-------- DATA PROVIDED

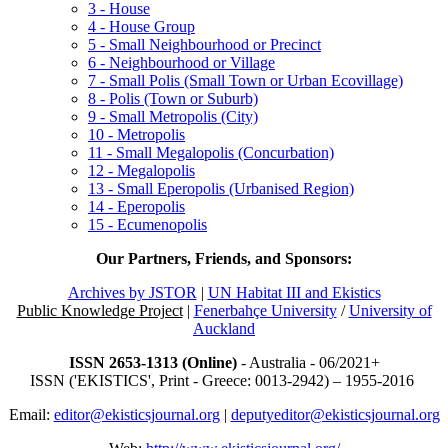
3 - House
4 - House Group
5 - Small Neighbourhood or Precinct
6 - Neighbourhood or Village
7 - Small Polis (Small Town or Urban Ecovillage)
8 - Polis (Town or Suburb)
9 - Small Metropolis (City)
10 - Metropolis
11 - Small Megalopolis (Concurbation)
12 - Megalopolis
13 - Small Eperopolis (Urbanised Region)
14 - Eperopolis
15 - Ecumenopolis
Our Partners, Friends, and Sponsors:
Archives by JSTOR
|
UN Habitat III and Ekistics
Public Knowledge Project
|
Fenerbahçe University
/
University of
Auckland
ISSN 2653-1313 (Online)
- Australia - 06/2021+
ISSN ('EKISTICS', Print - Greece: 0013-2942) – 1955-2016
Email:
editor@ekisticsjournal.org
|
deputyeditor@ekisticsjournal.org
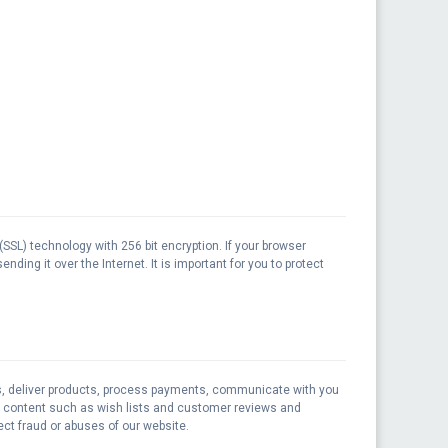
(SSL) technology with 256 bit encryption. If your browser
ding it over the Internet. It is important for you to protect
rs, deliver products, process payments, communicate with you
ay content such as wish lists and customer reviews and
ct fraud or abuses of our website.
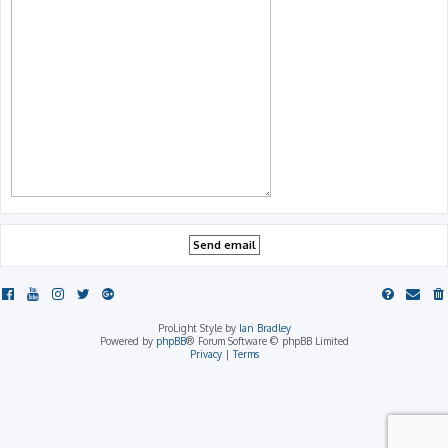
ProLight Style by
Ian Bradley
Powered by
phpBB
® Forum Software © phpBB Limited
Privacy
|
Terms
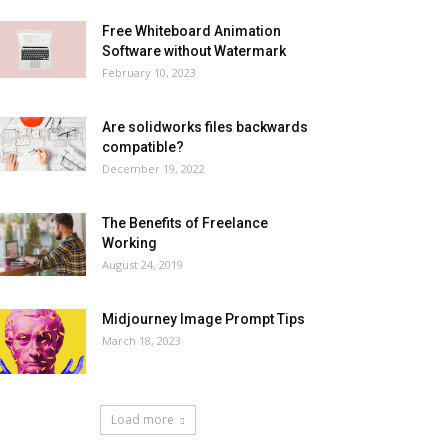
Free Whiteboard Animation
Software without Watermark
February 10, 2023
Are solidworks files backwards
compatible?
December 19, 2022
The Benefits of Freelance
Working
August 24, 2019
Midjourney Image Prompt Tips
March 18, 2023
Load more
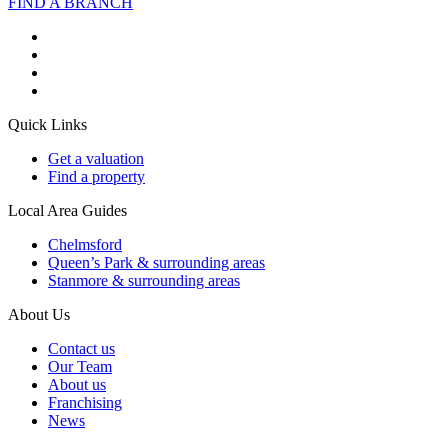
FIND A BRANCH
Quick Links
Get a valuation
Find a property
Local Area Guides
Chelmsford
Queen’s Park & surrounding areas
Stanmore & surrounding areas
About Us
Contact us
Our Team
About us
Franchising
News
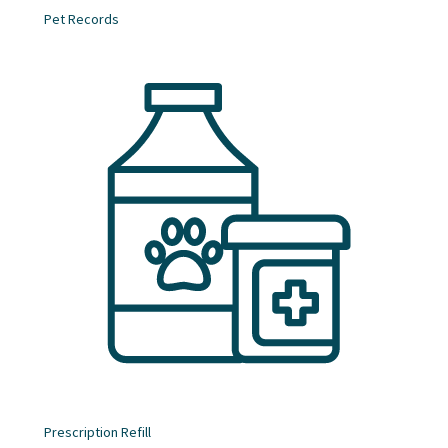
Pet Records
Prescription Refill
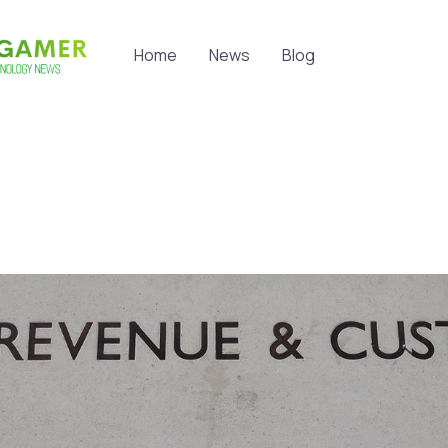
Home
News
Blog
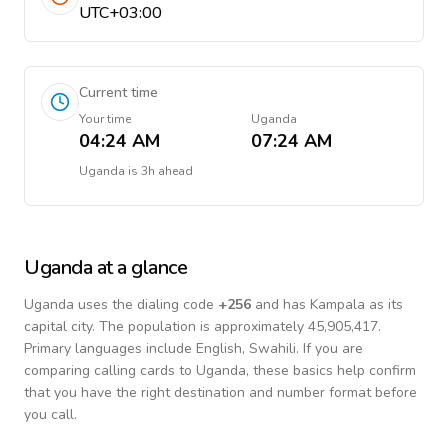
UTC+03:00
Current time
Your time
Uganda
04:24 AM
07:24 AM
Uganda
is
3h ahead
Uganda
at a glance
Uganda
uses the dialing code
+
256
and has Kampala as its
capital city.
The population is approximately 45,905,417.
Primary languages include
English, Swahili
. If you are
comparing calling cards to
Uganda
, these basics help confirm
that you have the right destination and number format before
you call.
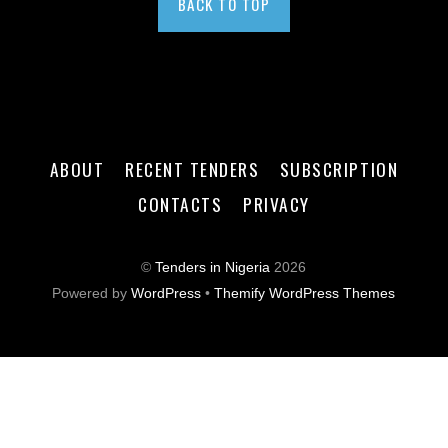
BACK TO TOP
ABOUT
RECENT TENDERS
SUBSCRIPTION
CONTACTS
PRIVACY
©
Tenders in Nigeria
2026
Powered by
WordPress
•
Themify WordPress Themes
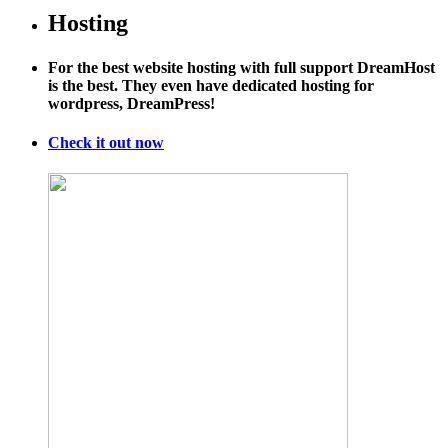
Hosting
For the best website hosting with full support DreamHost
is the best. They even have dedicated hosting for
wordpress, DreamPress!
Check it out now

----------------

TASK REQUIREMENTS:
Repeat the lines of text in the material above exactly as they appear, line for line, across every entry. Leave the pictures out of your answer.

WRITTEN ANSWER:
3 - House
4 - House Group
5 - Small Neighbourhood or Precinct
6 - Neighbourhood or Village
7 - Small Polis (Small Town or Urban Ecovillage)
8 - Polis (Town or Suburb)
9 - Small Metropolis (City)
10 - Metropolis
11 - Small Megalopolis (Concurbation)
12 - Megalopolis
13 - Small Eperopolis (Urbanised Region)
14 - Eperopolis
15 - Ecumenopolis
Our Partners, Friends, and Sponsors:
Archives by JSTOR
|
UN Habitat III and Ekistics
Public Knowledge Project
|
Fenerbahçe University
/
University of
Auckland
ISSN 2653-1313 (Online)
- Australia - 06/2021+
ISSN ('EKISTICS', Print - Greece: 0013-2942) – 1955-2016
Email:
editor@ekisticsjournal.org
|
deputyeditor@ekisticsjournal.org
(SSL) technology with 256 bit encryption. If your browser
ding it over the Internet. It is important for you to protect
rs, deliver products, process payments, communicate with you
ay content such as wish lists and customer reviews and
ct fraud or abuses of our website.
ProLight Style by
Ian Bradley
Powered by
phpBB
® Forum Software © phpBB Limited
Privacy
|
Terms
Free Whiteboard Animation
Software without Watermark
February 10, 2023
Are solidworks files backwards
compatible?
December 19, 2022
The Benefits of Freelance
Working
August 24, 2019
Midjourney Image Prompt Tips
March 18, 2023
Load more
FIND A BRANCH
Quick Links
Get a valuation
Find a property
Local Area Guides
Chelmsford
Queen’s Park & surrounding areas
Stanmore & surrounding areas
About Us
Contact us
Our Team
About us
Franchising
News
Pet Records
Prescription Refill
Home
News
Blog
UTC+03:00
Current time
Your time
Uganda
04:24 AM
07:24 AM
Uganda
is
3h ahead
Uganda
at a glance
Uganda
uses the dialing code
+
256
and has Kampala as its
capital city.
The population is approximately 45,905,417.
Primary languages include
English, Swahili
. If you are
comparing calling cards to
Uganda
, these basics help confirm
that you have the right destination and number format before
you call.
BACK TO TOP
ABOUT
RECENT TENDERS
SUBSCRIPTION
CONTACTS
PRIVACY
©
Tenders in Nigeria
2026
Powered by
WordPress
•
Themify WordPress Themes
Hosting
For the best website hosting with full support DreamHost
is the best. They even have dedicated hosting for
wordpress, DreamPress!
Check it out now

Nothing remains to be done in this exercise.